■ ABOUT THIS TASK: Reproduce the part of the photography discussion from "CK I was being" up to and including "the Smothers Brothers...".

■ PASSAGE SHOWN:

CK I was being cute, my takehome from your entire story about technique and process being that you have a friend in Calgary. I need to come visit you to reurbane (yes, that's a verb) your sense of humor before it considers the Smothers Brothers the height of intellectual mirth... Or possibly knock mine back where it belongs, because I really like the Smothers Brothers...


CK Back when I used to shoot for our magazine I would run into cases where I had only one opportunity to shoot a subject and more often than not it would be in way less than ideal conditions. However, thoroughly impressed by my Nikon digital's (damn they make a lens, don't they?) ability to manufacture light 200 feet inside an unlit coal mine, I'd just set up the pod, lock the arm and hammer away running the full range of exposure variables in the smallest increments available, ending up in a 'bracket' of 30 to 50 shots, one of which would be acceptable. Of some detail of a car on a lift in a dark shop or warehouse, shooting up at the underside.


ATGNIphotoworks Exposure bracketing, aka HDR, is a little different than screwing with all the variables for 50 shots hoping to get 1 right. Invariably you did. HDR takes 3 or more shots with the only variable being exposure. There is also a technique called focus stacking that utilizes aperture variation to tweak the living crap out of depth of field. In theory, if you combine the 2 processes, you'd end up with a perfectly exposed image with near infinity depth of field. Frankly, Id rather take 50 shots and say "I took that image" than submit some hybrid, software generated graphic art albeit one that might prove to be spectacular. As for Nikon lenses, can't comment. No experience. Canon's L series is their flagship glass. Im sure Nikon has good, comparable stuff. My favorite low light prime lens is an 85mm 1.8f. Its primarily a portrait lens and will take candle lit portraits hand held. Im thinking you should maybe get back into this stuff. BTW, tell Kim to Get Well Soon.


CK That is SO cool! Never heard of that before. You have gone light years ahead in this stuff and it seriously shows in your work. Really is pro level. Anywho, I've always felt that Nikon makes excellent glass (took embedded plastic numbers less than 0.030" high inside an Audi trans harness connector and made them look like billboard art) and Kodak had a really good grasp of what WHITE is. Funny story about a Casio I tried for about 90 minutes one day after my Coolpix broke before wrapping the Casio right back up and sending it back... Tried a few shots, all of which were horrible. White came across as an almost pea soup green. Had to get some shots that night for an article due early AM. Ended up taking a picture of my white board under my CRI 99 lights. Printed it out on the color Epson and did a manual white balance adjustment on the result. Shots still sucked, but at least then I could correct in software.

■ DATA UNDER STUDY:
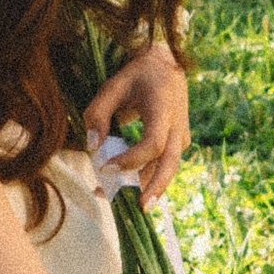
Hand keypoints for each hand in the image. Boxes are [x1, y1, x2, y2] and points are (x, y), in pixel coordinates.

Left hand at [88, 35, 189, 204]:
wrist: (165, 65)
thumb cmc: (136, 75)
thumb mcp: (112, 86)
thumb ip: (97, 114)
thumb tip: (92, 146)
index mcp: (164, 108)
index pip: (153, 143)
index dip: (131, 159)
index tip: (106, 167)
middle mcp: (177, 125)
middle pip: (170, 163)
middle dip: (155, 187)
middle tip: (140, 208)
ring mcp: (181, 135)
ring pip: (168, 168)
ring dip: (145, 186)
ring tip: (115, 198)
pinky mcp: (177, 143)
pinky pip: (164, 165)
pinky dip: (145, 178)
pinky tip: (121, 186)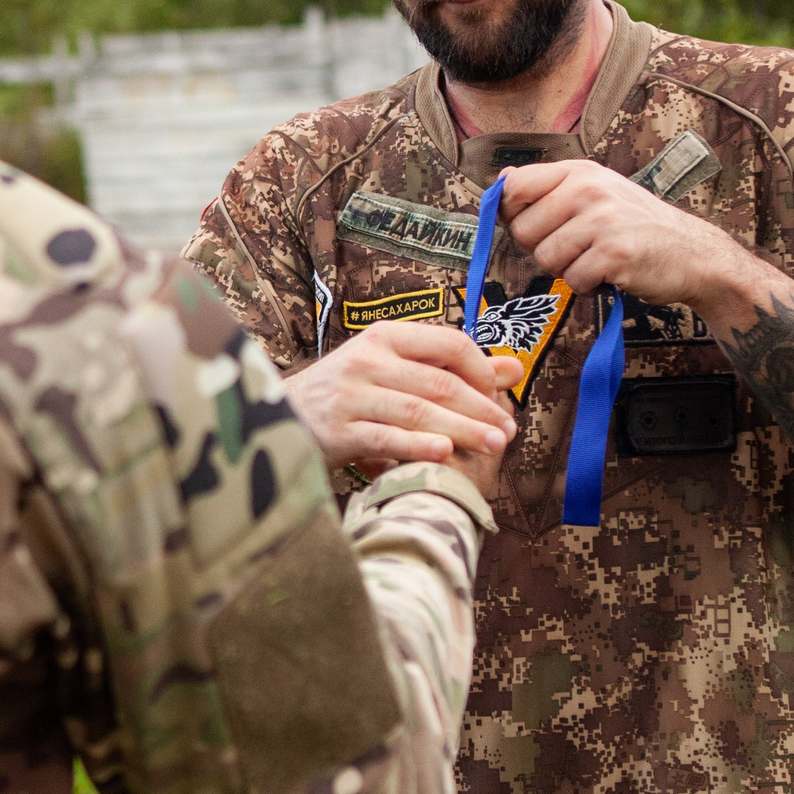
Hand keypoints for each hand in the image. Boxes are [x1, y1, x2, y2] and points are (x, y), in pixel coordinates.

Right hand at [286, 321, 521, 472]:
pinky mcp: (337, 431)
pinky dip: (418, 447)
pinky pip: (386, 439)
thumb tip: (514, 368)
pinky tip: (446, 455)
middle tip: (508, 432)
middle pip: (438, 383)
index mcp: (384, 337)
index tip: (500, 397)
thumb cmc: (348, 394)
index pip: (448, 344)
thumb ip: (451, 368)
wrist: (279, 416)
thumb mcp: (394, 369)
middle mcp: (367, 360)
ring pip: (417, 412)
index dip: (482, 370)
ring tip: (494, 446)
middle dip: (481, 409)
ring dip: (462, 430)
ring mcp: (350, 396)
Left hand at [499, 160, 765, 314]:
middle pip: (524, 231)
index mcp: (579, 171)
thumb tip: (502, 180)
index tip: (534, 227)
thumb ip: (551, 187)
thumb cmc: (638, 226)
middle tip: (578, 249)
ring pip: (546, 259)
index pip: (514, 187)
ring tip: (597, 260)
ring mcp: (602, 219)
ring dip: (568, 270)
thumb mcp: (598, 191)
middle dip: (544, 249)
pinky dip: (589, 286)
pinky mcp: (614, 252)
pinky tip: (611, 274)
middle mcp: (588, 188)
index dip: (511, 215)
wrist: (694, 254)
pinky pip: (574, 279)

■ SOLUTION BELOW:
CK I was being cute, my takehome from your entire story about technique and process being that you have a friend in Calgary. I need to come visit you to reurbane (yes, that's a verb) your sense of humor before it considers the Smothers Brothers the height of intellectual mirth... Or possibly knock mine back where it belongs, because I really like the Smothers Brothers...